Draw a cumulative frequency curve and find the median and interquartile range. Masses (kg): 40-50 (freq 3), 50-60 (freq 7), 60-70 (freq 15), 70-80 (freq 12), 80-90 (freq 8), 90-100 (freq 5).

Solution

1. 1

   Calculate cumulative frequencies

   50: 3, 60: 10, 70: 25, 80: 37, 90: 45, 100: 50

   Add each frequency to the running total. Plot at upper class boundaries.

2. 2

   Find the median position

   Total = 50, so median is at 50/2 = 25th value

   The median is at the n/2 position on the cumulative frequency axis.

3. 3

   Read the median from the curve

   At cumulative frequency 25, read across to the curve and down to get approximately 70 kg

   Draw a horizontal line from 25 on the y-axis to the curve, then draw vertically down to read the x-value.

4. 4

   Find the quartiles and IQR

   LQ at 50/4 = 12.5th value, approximately 62 kg. UQ at 3(50)/4 = 37.5th value, approximately 80 kg. IQR = 80 - 62 = 18 kg.

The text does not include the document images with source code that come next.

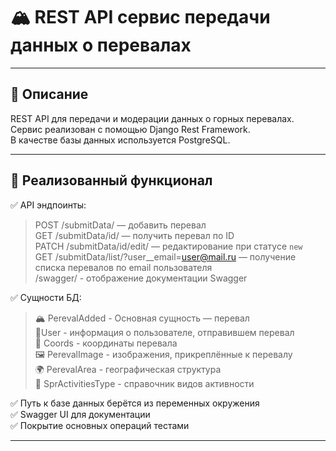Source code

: # 🏔️ REST API сервис передачи данных о перевалах

---

## 📌 Описание

REST API для передачи и модерации данных о горных перевалах.\
Сервис реализован с помощью Django Rest Framework.\
В качестве базы данных используется PostgreSQL.

---

## 🧩 Реализованный функционал

✅ API эндпоинты:
>POST /submitData/ — добавить перевал\
>GET /submitData/id/ — получить перевал по ID\
>PATCH /submitData/id/edit/ — редактирование при статусе `new`\
>GET /submitData/list/?user__email=user@mail.ru — получение списка перевалов по email пользователя\
>/swagger/ - отображение документации Swagger

✅ Сущности БД: 
>🏔️ PerevalAdded - Основная сущность — перевал\
>🧑‍ User - информация о пользователе, отправившем перевал\
>📍 Coords - координаты перевала\
>🖼️ PerevalImage - изображения, прикреплённые к перевалу\
>🌍 PerevalArea - географическая структура\
>🧭 SprActivitiesType - справочник видов активности

✅ Путь к базе данных берётся из переменных окружения\
✅ Swagger UI для документации\
✅ Покрытие основных операций тестами

---



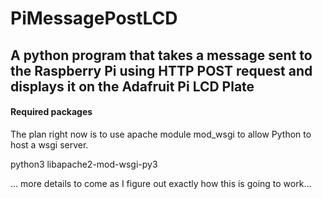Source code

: # PiMessagePostLCD

## A python program that takes a message sent to the Raspberry Pi using HTTP POST request and displays it on the Adafruit Pi LCD Plate

#### Required packages

The plan right now is to use apache module mod_wsgi to allow Python to host a wsgi server.

python3
libapache2-mod-wsgi-py3

... more details to come as I figure out exactly how this is going to work...
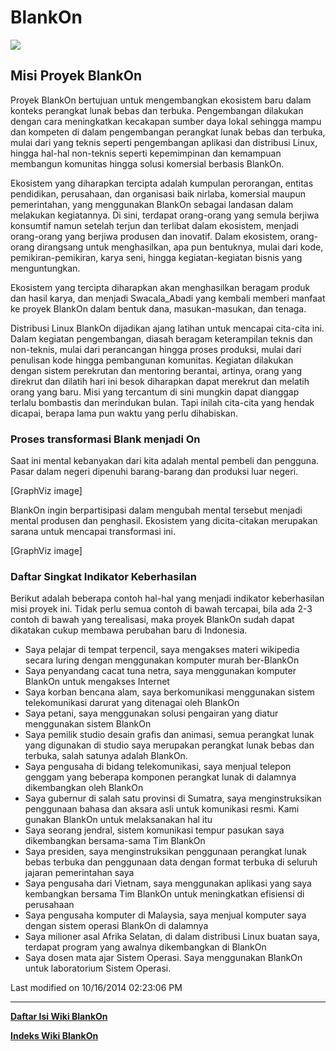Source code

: # BlankOn
![](http://dev.blankonlinux.or.id/raw-attachment/wiki/Misi/buatan-indonesia.png)

## Misi Proyek BlankOn
Proyek BlankOn bertujuan untuk mengembangkan ekosistem baru dalam konteks
perangkat lunak bebas dan terbuka. Pengembangan dilakukan dengan cara
meningkatkan kecakapan sumber daya lokal sehingga mampu dan kompeten di dalam
pengembangan perangkat lunak bebas dan terbuka, mulai dari yang teknis seperti
pengembangan aplikasi dan distribusi Linux, hingga hal-hal non-teknis seperti
kepemimpinan dan kemampuan membangun komunitas hingga solusi komersial berbasis
BlankOn.

Ekosistem yang diharapkan tercipta adalah kumpulan perorangan, entitas
pendidikan, perusahaan, dan organisasi baik nirlaba, komersial maupun
pemerintahan, yang menggunakan BlankOn sebagai landasan dalam melakukan
kegiatannya. Di sini, terdapat orang-orang yang semula berjiwa konsumtif namun
setelah terjun dan terlibat dalam ekosistem, menjadi orang-orang yang berjiwa
produsen dan inovatif. Dalam ekosistem, orang-orang dirangsang untuk
menghasilkan, apa pun bentuknya, mulai dari kode, pemikiran-pemikiran, karya
seni, hingga kegiatan-kegiatan bisnis yang menguntungkan.

Ekosistem yang tercipta diharapkan akan menghasilkan beragam produk dan hasil
karya, dan menjadi ​Swacala_Abadi yang kembali memberi manfaat ke proyek
BlankOn dalam bentuk dana, masukan-masukan, dan tenaga.

Distribusi Linux BlankOn dijadikan ajang latihan untuk mencapai cita-cita ini.
Dalam kegiatan pengembangan, diasah beragam keterampilan teknis dan non-teknis,
mulai dari perancangan hingga proses produksi, mulai dari penulisan kode hingga
pembangunan komunitas. Kegiatan dilakukan dengan sistem perekrutan dan
mentoring berantai, artinya, orang yang direkrut dan dilatih hari ini besok
diharapkan dapat merekrut dan melatih orang yang baru.
Misi yang tercantum di sini mungkin dapat dianggap terlalu bombastis dan
merindukan bulan. Tapi inilah cita-cita yang hendak dicapai, berapa lama pun
waktu yang perlu dihabiskan.

### Proses transformasi Blank menjadi On
Saat ini mental kebanyakan dari kita adalah mental pembeli dan pengguna. Pasar
dalam negeri dipenuhi barang-barang dan produksi luar negeri.

[GraphViz image]

BlankOn ingin berpartisipasi dalam mengubah mental tersebut menjadi mental
produsen dan penghasil. Ekosistem yang dicita-citakan merupakan sarana untuk
mencapai transformasi ini.

[GraphViz image]

### Daftar Singkat Indikator Keberhasilan
Berikut adalah beberapa contoh hal-hal yang menjadi indikator keberhasilan misi
proyek ini. Tidak perlu semua contoh di bawah tercapai, bila ada 2-3 contoh di
bawah yang terealisasi, maka proyek BlankOn sudah dapat dikatakan cukup membawa
perubahan baru di Indonesia.
  * Saya pelajar di tempat terpencil, saya mengakses materi wikipedia secara
      luring dengan menggunakan komputer murah ber-BlankOn
   * Saya penyandang cacat tuna netra, saya menggunakan komputer BlankOn untuk
      mengakses Internet
   * Saya korban bencana alam, saya berkomunikasi menggunakan sistem
      telekomunikasi darurat yang ditenagai oleh BlankOn
   * Saya petani, saya menggunakan solusi pengairan yang diatur menggunakan
      sistem BlankOn
   * Saya pemilik studio desain grafis dan animasi, semua perangkat lunak yang
      digunakan di studio saya merupakan perangkat lunak bebas dan terbuka,
      salah satunya adalah BlankOn.
   * Saya pengusaha di bidang telekomunikasi, saya menjual telepon genggam
      yang beberapa komponen perangkat lunak di dalamnya dikembangkan oleh
      BlankOn
   * Saya gubernur di salah satu provinsi di Sumatra, saya menginstruksikan
      penggunaan bahasa dan aksara asli untuk komunikasi resmi. Kami gunakan
      BlankOn untuk melaksanakan hal itu
   * Saya seorang jendral, sistem komunikasi tempur pasukan saya dikembangkan
      bersama-sama Tim BlankOn
   * Saya presiden, saya menginstruksikan penggunaan perangkat lunak bebas
      terbuka dan penggunaan data dengan format terbuka di seluruh jajaran
      pemerintahan saya
   * Saya pengusaha dari Vietnam, saya menggunakan aplikasi yang saya
      kembangkan bersama Tim BlankOn untuk meningkatkan efisiensi di perusahaan
   * Saya pengusaha komputer di Malaysia, saya menjual komputer saya dengan
      sistem operasi BlankOn di dalamnya
   * Saya milioner asal Afrika Selatan, di dalam distribusi Linux buatan saya,
      terdapat program yang awalnya dikembangkan di BlankOn
   * Saya dosen mata ajar Sistem Operasi. Saya menggunakan BlankOn untuk
      laboratorium Sistem Operasi.

Last modified on 10/16/2014 02:23:06 PM
 
---
[**Daftar Isi Wiki BlankOn**](/wiki/DaftarIsi/index.html)
 
[**Indeks Wiki BlankOn**](/wiki/Indeks.html)
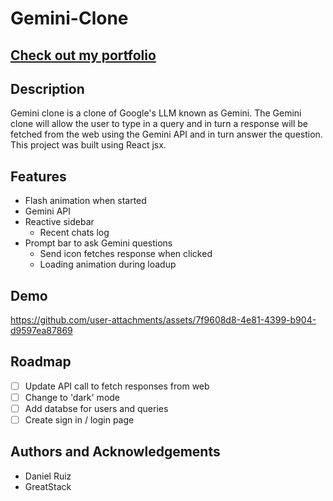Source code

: # Gemini-Clone

## [Check out my portfolio](https://github.com/Ruiz0430/My-Portfolio.git)

## Description
Gemini clone is a clone of Google's LLM known as Gemini. The Gemini clone will allow the user to type in a query and in turn a response will be fetched from the web using the Gemini API and in turn answer the question. This project was built using React jsx.

## Features
- Flash animation when started
- Gemini API
- Reactive sidebar
    - Recent chats log
- Prompt bar to ask Gemini questions
    - Send icon fetches response when clicked
    - Loading animation during loadup

## Demo
https://github.com/user-attachments/assets/7f9608d8-4e81-4399-b904-d9597ea87869

## Roadmap
* [ ] Update API call to fetch responses from web
* [ ] Change to 'dark' mode
* [ ] Add databse for users and queries
* [ ] Create sign in / login page

## Authors and Acknowledgements
- Daniel Ruiz
- GreatStack

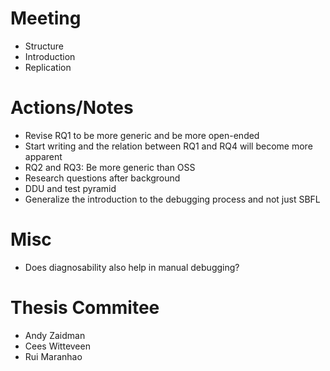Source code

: # Meeting
- Structure
- Introduction
- Replication

# Actions/Notes
- Revise RQ1 to be more generic and be more open-ended 
- Start writing and the relation between RQ1 and RQ4 will become more apparent
- RQ2 and RQ3: Be more generic than OSS
- Research questions after background
- DDU and test pyramid
- Generalize the introduction to the debugging process and not just SBFL

# Misc
- Does diagnosability also help in manual debugging?

# Thesis Commitee
- Andy Zaidman
- Cees Witteveen
- Rui Maranhao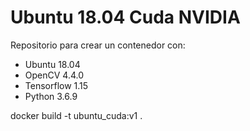 # Ubuntu 18.04 Cuda NVIDIA

Repositorio para crear un contenedor con:

* Ubuntu 18.04
* OpenCV 4.4.0
* Tensorflow 1.15
* Python 3.6.9


docker build -t ubuntu_cuda:v1 .

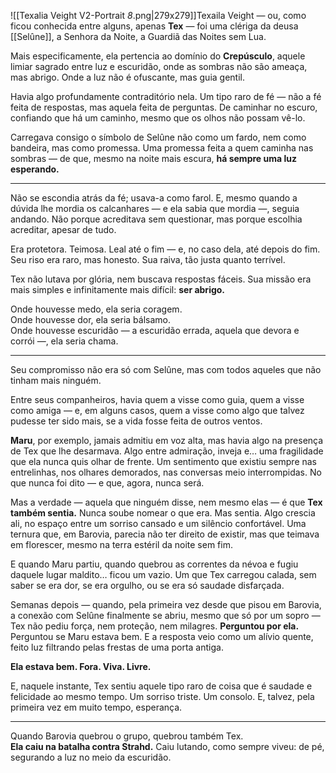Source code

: ![[Texalia Veight V2-Portrait _8_.png|279x279]]Texaila Veight — ou, como ficou conhecida entre alguns, apenas **Tex** — foi uma clériga da deusa [[Selûne]], a Senhora da Noite, a Guardiã das Noites sem Lua.  

Mais especificamente, ela pertencia ao domínio do **Crepúsculo**, aquele limiar sagrado entre luz e escuridão, onde as sombras não são ameaça, mas abrigo. Onde a luz não é ofuscante, mas guia gentil.  

Havia algo profundamente contraditório nela. Um tipo raro de fé — não a fé feita de respostas, mas aquela feita de perguntas. De caminhar no escuro, confiando que há um caminho, mesmo que os olhos não possam vê-lo.

Carregava consigo o símbolo de Selûne não como um fardo, nem como bandeira, mas como promessa. Uma promessa feita a quem caminha nas sombras — de que, mesmo na noite mais escura, **há sempre uma luz esperando.**  

---  

Não se escondia atrás da fé; usava-a como farol. E, mesmo quando a dúvida lhe mordia os calcanhares — e ela sabia que mordia —, seguia andando. Não porque acreditava sem questionar, mas porque escolhia acreditar, apesar de tudo.  

Era protetora. Teimosa. Leal até o fim — e, no caso dela, até depois do fim. Seu riso era raro, mas honesto. Sua raiva, tão justa quanto terrível.  

Tex não lutava por glória, nem buscava respostas fáceis. Sua missão era mais simples e infinitamente mais difícil: **ser abrigo.**  

Onde houvesse medo, ela seria coragem.  
Onde houvesse dor, ela seria bálsamo.  
Onde houvesse escuridão — a escuridão errada, aquela que devora e corrói —, ela seria chama.  

---

Seu compromisso não era só com Selûne, mas com todos aqueles que não tinham mais ninguém.  

Entre seus companheiros, havia quem a visse como guia, quem a visse como amiga — e, em alguns casos, quem a visse como algo que talvez pudesse ter sido mais, se a vida fosse feita de outros ventos.

**Maru**, por exemplo, jamais admitiu em voz alta, mas havia algo na presença de Tex que lhe desarmava. Algo entre admiração, inveja e… uma fragilidade que ela nunca quis olhar de frente. Um sentimento que existiu sempre nas entrelinhas, nos olhares demorados, nas conversas meio interrompidas. No que nunca foi dito — e que, agora, nunca será.

Mas a verdade — aquela que ninguém disse, nem mesmo elas — é que **Tex também sentia.** Nunca soube nomear o que era. Mas sentia. Algo crescia ali, no espaço entre um sorriso cansado e um silêncio confortável. Uma ternura que, em Barovia, parecia não ter direito de existir, mas que teimava em florescer, mesmo na terra estéril da noite sem fim.

E quando Maru partiu, quando quebrou as correntes da névoa e fugiu daquele lugar maldito… ficou um vazio. Um que Tex carregou calada, sem saber se era dor, se era orgulho, ou se era só saudade disfarçada.

Semanas depois — quando, pela primeira vez desde que pisou em Barovia, a conexão com Selûne finalmente se abriu, mesmo que só por um sopro — Tex não pediu força, nem proteção, nem milagres. **Perguntou por ela.** Perguntou se Maru estava bem. E a resposta veio como um alívio quente, feito luz filtrando pelas frestas de uma porta antiga.  

**Ela estava bem. Fora. Viva. Livre.**  

E, naquele instante, Tex sentiu aquele tipo raro de coisa que é saudade e felicidade ao mesmo tempo. Um sorriso triste. Um consolo. E, talvez, pela primeira vez em muito tempo, esperança.

---
  
Quando Barovia quebrou o grupo, quebrou também Tex.  
**Ela caiu na batalha contra Strahd.** Caiu lutando, como sempre viveu: de pé, segurando a luz no meio da escuridão.  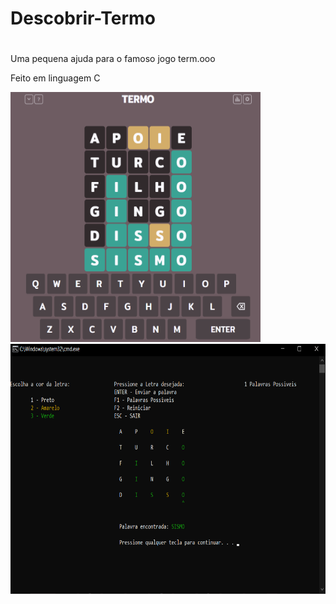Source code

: # <h1>Descobrir-Termo<h1>
Uma pequena ajuda para o famoso jogo term.ooo
  
Feito em linguagem C

  <img src=/images/termo.png width="400" height="400"> <img src=/images/descobre-termo.png width="600" height="400">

   Lower quartile at n/4, upper quartile at 3n/4. IQR = UQ - LQ.

Question

In a class of 30 students, 18 play football (F), 15 play tennis (T), and 8 play both. Find P(a student chosen at random plays football or tennis).

Solution

1. 1

   Fill in the Venn diagram

   Both: 8. Football only: 18-8=10. Tennis only: 15-8=7. Neither: 30-10-8-7=5.

   Start from the intersection, then work outwards.

2. 2

   Find n(F union T)

   n(F union T) = 10 + 8 + 7 = 25

   Add all regions inside the circles.

3. 3

   Calculate the probability

   P(F union T) = 25/30 = 5/6

   Divide by the total number of students.